**Passage shown**
--- --- ---

The “P” Word

These days politics is a dirty word. A slur. A reason to yell, pick a side or exit the room, but on the eve of elections in the US, it is a fact of everyday discourse in America.  It’s easy to forget that the word political means related to the ideas and strategies of government, governance, or public affairs. It can be related to a political party or an individual’s point of view on a subject.  Nowhere in there does it say you have to yell.  The point is to have a (hopefully informed) stance on the state of your government and how you would like it to operate on your behalf.  No one is ABOVE or BELOW politics because it affects your daily life, like it or not.  The question is do you drive the process or does the process drive you?

This is a sci-fi question. A fundamental, hit you in the gut, reality check question. What should we do when the aliens invade? Politics.  Will we have clean water in 2121? Who will rule the Confederation of Intergalactic Planets? You get the idea… The answer depends on the strategies and ideas we employ today – the politics we apply today. The silver lining here, and in the books and movies we explore in this issue, is that it doesn’t have to be a froth-faced affair.  Politics is about how you show up for the world you live in and create the world the future inherits.  Choose wisely or some dude you don’t know will choose for you.  Vote. Here’s a link to info on voting (and registering to vote) in the US and info on provisional ballots by state, just in case.  We hope the selections this month inspire you to make your voice heard.

Best Always!

Team Narazu  

All Indie. All Awesome.

Film

by Leo Faierman

Let’s get this out of the way first: science fiction is always political. There are numerous approaches by which to consider that standard, but it remains a standard. Thinking and speculating about the future is what led to many of our most famous, engrossing, and sometimes well-worn tropes; George A. Romero god-fathered the zombie genre, using their shambling forms to provoke attention at rampant consumerism, class disparity, and racism, to name a few. New Star Wars films have become frequent targets for frothing masses of frustrated fanboys upset about the films’ new objectives for diverse representation on both sides of the camera, often citing some nonexistent, political ambiguity they surmised of the original trilogy (you know, those ambivalent films that happened to be about rebels fighting against genocidal imperialist fascists).

Now, all that being said, let’s also consider that some science fiction and speculative fiction films have particular axes to grind about targeted social ills. Imagining the technologies, occupations, stresses, and challenges of a different world in a different time, or considering our present anathemas within an exaggerated grasp of reality – there’s a distinct difference in intention that’s often tangible when watching these works. In this month’s film recommendations, we’ll look at political speculative fiction films taking place in the past, present, and future.

--- --- ---

**Written task 1**
In the passage on politics and science fiction above:
(a) What does the word "political" mean?
(b) Who god-fathered the zombie genre?
(c) In what time periods do this month's film recommendations take place?
**Written task 2**
Could you pick up the passage on politics and science fiction above after its final sentence and keep writing?

--- --- ---

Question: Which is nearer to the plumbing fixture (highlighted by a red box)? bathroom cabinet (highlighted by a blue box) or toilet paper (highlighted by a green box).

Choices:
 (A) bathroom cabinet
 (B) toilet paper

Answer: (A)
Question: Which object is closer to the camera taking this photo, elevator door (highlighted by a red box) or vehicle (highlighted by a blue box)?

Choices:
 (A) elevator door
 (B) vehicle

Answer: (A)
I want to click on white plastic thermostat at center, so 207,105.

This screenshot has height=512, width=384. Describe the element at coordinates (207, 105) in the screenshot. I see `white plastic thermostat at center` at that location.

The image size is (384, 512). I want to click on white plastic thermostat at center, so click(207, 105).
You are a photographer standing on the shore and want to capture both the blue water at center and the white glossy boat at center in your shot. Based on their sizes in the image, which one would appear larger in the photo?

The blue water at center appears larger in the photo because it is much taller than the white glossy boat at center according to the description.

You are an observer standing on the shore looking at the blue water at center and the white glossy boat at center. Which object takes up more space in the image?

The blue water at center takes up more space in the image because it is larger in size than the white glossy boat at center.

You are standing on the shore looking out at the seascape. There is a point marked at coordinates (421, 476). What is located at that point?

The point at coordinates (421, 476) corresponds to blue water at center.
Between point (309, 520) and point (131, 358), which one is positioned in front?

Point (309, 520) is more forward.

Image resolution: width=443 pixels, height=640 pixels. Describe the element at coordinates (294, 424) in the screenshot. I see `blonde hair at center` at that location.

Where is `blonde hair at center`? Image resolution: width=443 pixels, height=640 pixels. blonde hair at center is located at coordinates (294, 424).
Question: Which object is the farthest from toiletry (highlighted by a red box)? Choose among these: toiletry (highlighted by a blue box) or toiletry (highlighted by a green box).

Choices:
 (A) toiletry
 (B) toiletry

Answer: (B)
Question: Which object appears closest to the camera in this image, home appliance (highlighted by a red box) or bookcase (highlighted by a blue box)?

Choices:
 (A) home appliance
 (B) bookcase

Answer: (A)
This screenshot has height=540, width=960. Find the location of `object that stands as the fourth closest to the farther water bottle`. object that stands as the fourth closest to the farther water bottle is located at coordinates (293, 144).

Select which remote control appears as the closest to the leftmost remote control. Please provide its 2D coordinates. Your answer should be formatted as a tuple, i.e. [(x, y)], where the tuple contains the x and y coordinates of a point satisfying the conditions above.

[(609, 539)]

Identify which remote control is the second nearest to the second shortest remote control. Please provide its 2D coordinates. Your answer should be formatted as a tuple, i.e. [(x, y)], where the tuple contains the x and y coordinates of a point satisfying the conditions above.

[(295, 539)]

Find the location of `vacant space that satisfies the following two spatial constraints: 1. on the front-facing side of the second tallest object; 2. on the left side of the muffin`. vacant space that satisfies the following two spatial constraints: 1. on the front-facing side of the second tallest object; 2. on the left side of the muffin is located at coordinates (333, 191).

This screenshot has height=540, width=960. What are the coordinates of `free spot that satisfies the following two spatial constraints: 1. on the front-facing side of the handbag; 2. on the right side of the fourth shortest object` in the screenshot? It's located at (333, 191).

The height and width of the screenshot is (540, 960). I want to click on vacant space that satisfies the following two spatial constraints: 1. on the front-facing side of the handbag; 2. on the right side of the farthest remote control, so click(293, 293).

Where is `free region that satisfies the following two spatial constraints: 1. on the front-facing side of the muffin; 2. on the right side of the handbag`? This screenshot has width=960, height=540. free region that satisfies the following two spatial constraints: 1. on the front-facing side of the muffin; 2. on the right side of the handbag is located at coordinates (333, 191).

--- --- ---

**Answer 1**
(a) Related to the ideas and strategies of government, governance, or public affairs.
(b) George A. Romero.
(c) The past, present, and future.

**Answer 2**
GB Hajim and Shelley Doty’s film Strange Frame (sometimes known as Strange Frame: Love & Sax) is an animated futuristic sci-fi indie which first released in 2012. Aside from its top-shelf voice talent roster – which includes Tim Curry, Claudia Black, Cree Summer, and Alan Tudyk, to name a few – it’s a melting pot of far-reaching ideas, tackling topics as detailed as class rebellion, slavery, corporate media control, sexual freedom, gender fluidity, mass-produced pop music, and modern warfare. Lesbian musicians Parker & Naia meet by chance during a violent political protest and instantly fall in love, with Naia becoming the new front-woman singer in Parker’s funk/reggae fusion band. The manner in which Strange Frame continuously rolls out new ideas and weird concepts within its cyberpunk motifs can be overstimulating, but there’s a sensitive, well-observed love story positioned underneath the beautiful noise. The animation is a little unusual, with a cut-out style that might take some getting used to, but it’s no reason to miss out on the frequency and density of its revolutionary ideas. You can pick up the film on Amazon, or directly from Wolfe Video.

Moving backwards in time to our present century, we have Sion Sono’s Suicide Club from 2001, a satirical shock-horror film about Japanese loneliness and pop-icon worship. Something of a divisive piece of agitprop and a (literal and figurative) cult film, Suicide Club is a memorable but impenetrable experience, which takes place in Tokyo during an inexplicable suicide epidemic. As police begin to investigate the heinous and sudden mass suicide of 54 teenage schoolgirls, they uncover an extensive array of puzzling evidence and red herrings, most of which seem to connect to a rock group called Dessart. It’s a movie more concerned with positioning disturbing imagery and ideas than delivering a coherent narrative, but there is something compelling in its depiction of contemporary Japan through haunting, sketch-like episodes; of these, the infamous bowling alley scene is potentially the most brutal, and features a (somewhat non-explicit, but no less powerfully disturbing) rape and murder scene that will undoubtedly trouble many viewers. Director Sono is leveraging the language of exploitation horror in a way that seems to leave little room for nuance, but Suicide Club retains the feel of a cultural allegory, even if its conclusions are inexorably unpleasant. If the tone puts you off but your interest remains piqued by Sono’s chaotic cinematic spirit, I’d recommend his more recent madcap Yakuza meta-film Why Don’t You Play in Hell? You can stream the film on Amazon, or purchase the DVD directly (note that the unrated versions are considerably more expensive at time of this writing).

Visual artist Shirin Neshat began her foray into film with 2009’s Women Without Men, which takes the Iranian coup of 1953 and uses it as a canvas for a feminist, magically-realistic cultural drama. Co-directing alongside Shoja Azari, the film is based on a novel by Shahrnush Parsipur, and is centered on four women in Tehran, all of whom are affected by pre- and post-coup Iranian society in different ways, based on their class; for instance, one is a sex worker while another is a military general’s wife. These women’s lives are unified through a mystical orchard that serves as a kind of sacred, protected space, offering them connectivity and succor while a complicated political theater rampages in the near distance. The combination of the historical with the fantastical gives Women Without Men a somewhat surreal, unpredictable atmosphere, and the cinematography is absolutely stunning. While the film received something of a mixed critical response on release, I recommend it highly, especially for its sumptuous framing and poetic script, appraisals I would similarly grant to Neshat’s recent Looking for Oum Kulthum. You can stream the film on Amazon with an Indiepix Unlimited subscription, or purchase the DVD directly.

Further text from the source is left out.